American model (1937–2016)

Charlotte Sheffield (September 1, 1936 – April 15, 2016) was an American beauty pageant titleholder who was crowned Miss USA 1957.

After winning the Miss Utah USA crown, Sheffield, from Salt Lake City, Utah, was first runner-up in the Miss USA competition. A day later, the original winner, Mary Leona Gage, was stripped of her title when it emerged that she was not only too young to compete (18 years old; the age limit was 21), but was also married with two sons. Sheffield ascended as Miss USA, but was not allowed to compete for the Miss Universe 1957 crown. By the time Gage's deceit was discovered, Sheffield had already missed the preliminary competition. Sheffield went on to compete at the 1957 Miss World pageant, but failed to place.

Charlotte then married Richard Maxfield and had 8 children, four boys and four girls. She was a member of the Mormon Tabernacle Choir for ten years and acted in many plays and movies. She was a special guest at the Miss USA pageant several times through the years. She was most recently seen as a special guest in Las Vegas at the 2011 Miss USA pageant.

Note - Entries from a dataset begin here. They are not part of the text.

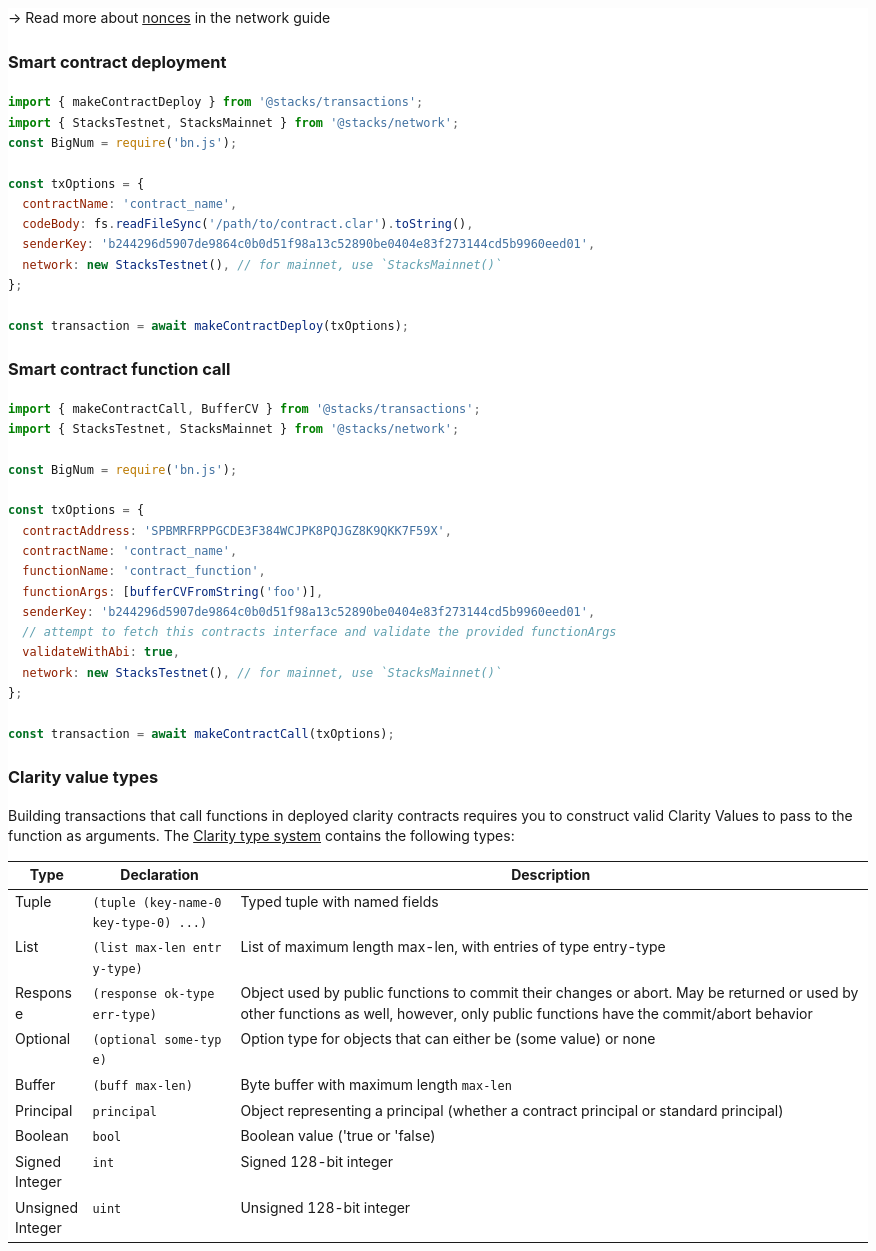 -> Read more about [nonces](/understand-stacks/network#nonces) in the network guide

### Smart contract deployment

```js
import { makeContractDeploy } from '@stacks/transactions';
import { StacksTestnet, StacksMainnet } from '@stacks/network';
const BigNum = require('bn.js');

const txOptions = {
  contractName: 'contract_name',
  codeBody: fs.readFileSync('/path/to/contract.clar').toString(),
  senderKey: 'b244296d5907de9864c0b0d51f98a13c52890be0404e83f273144cd5b9960eed01',
  network: new StacksTestnet(), // for mainnet, use `StacksMainnet()`
};

const transaction = await makeContractDeploy(txOptions);
```

### Smart contract function call

```js
import { makeContractCall, BufferCV } from '@stacks/transactions';
import { StacksTestnet, StacksMainnet } from '@stacks/network';

const BigNum = require('bn.js');

const txOptions = {
  contractAddress: 'SPBMRFRPPGCDE3F384WCJPK8PQJGZ8K9QKK7F59X',
  contractName: 'contract_name',
  functionName: 'contract_function',
  functionArgs: [bufferCVFromString('foo')],
  senderKey: 'b244296d5907de9864c0b0d51f98a13c52890be0404e83f273144cd5b9960eed01',
  // attempt to fetch this contracts interface and validate the provided functionArgs
  validateWithAbi: true,
  network: new StacksTestnet(), // for mainnet, use `StacksMainnet()`
};

const transaction = await makeContractCall(txOptions);
```

### Clarity value types

Building transactions that call functions in deployed clarity contracts requires you to construct valid Clarity Values to pass to the function as arguments. The [Clarity type system](https://github.com/stacksgov/sips/blob/main/sips/sip-002/sip-002-smart-contract-language.md#clarity-type-system) contains the following types:

| Type             | Declaration                                                  | Description                                                                                                                                                                         |
| ---------------- | ------------------------------------------------------------ | ----------------------------------------------------------------------------------------------------------------------------------------------------------------------------------- |
| Tuple            | `(tuple (key-name-0 key-type-0) ...)`                        | Typed tuple with named fields                                                                                                                                                       |
| List             | `(list max-len entry-type)`                                  | List of maximum length max-len, with entries of type entry-type                                                                                                                     |
| Response         | `(response ok-type err-type)`                                | Object used by public functions to commit their changes or abort. May be returned or used by other functions as well, however, only public functions have the commit/abort behavior |
| Optional         | `(optional some-type)`                                       | Option type for objects that can either be (some value) or none                                                                                                                     |
| Buffer           | `(buff max-len)`                                             | Byte buffer with maximum length `max-len`                                                                                                                                           |
| Principal        | `principal`                                                  | Object representing a principal (whether a contract principal or standard principal)                                                                                                |
| Boolean          | `bool`                                                       | Boolean value ('true or 'false)                                                                                                                                                     |
| Signed Integer   | `int`                                                        | Signed 128-bit integer                                                                                                                                                              |
| Unsigned Integer | `uint`                                                       | Unsigned 128-bit integer                                                                                                                                                            |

In 1958, Sheffield starred alongside Bret Morrison in a science fiction radio drama The Adventure of the Beauty Queen, as a part of the Exploring Tomorrow radio series. Her last film was Stand Strong, released in 2011. The trailer is featured on YouTube under that title. She is seen in the trailer several times.

Charlotte died in 2016 in Salt Lake City due to Legionnaires' disease.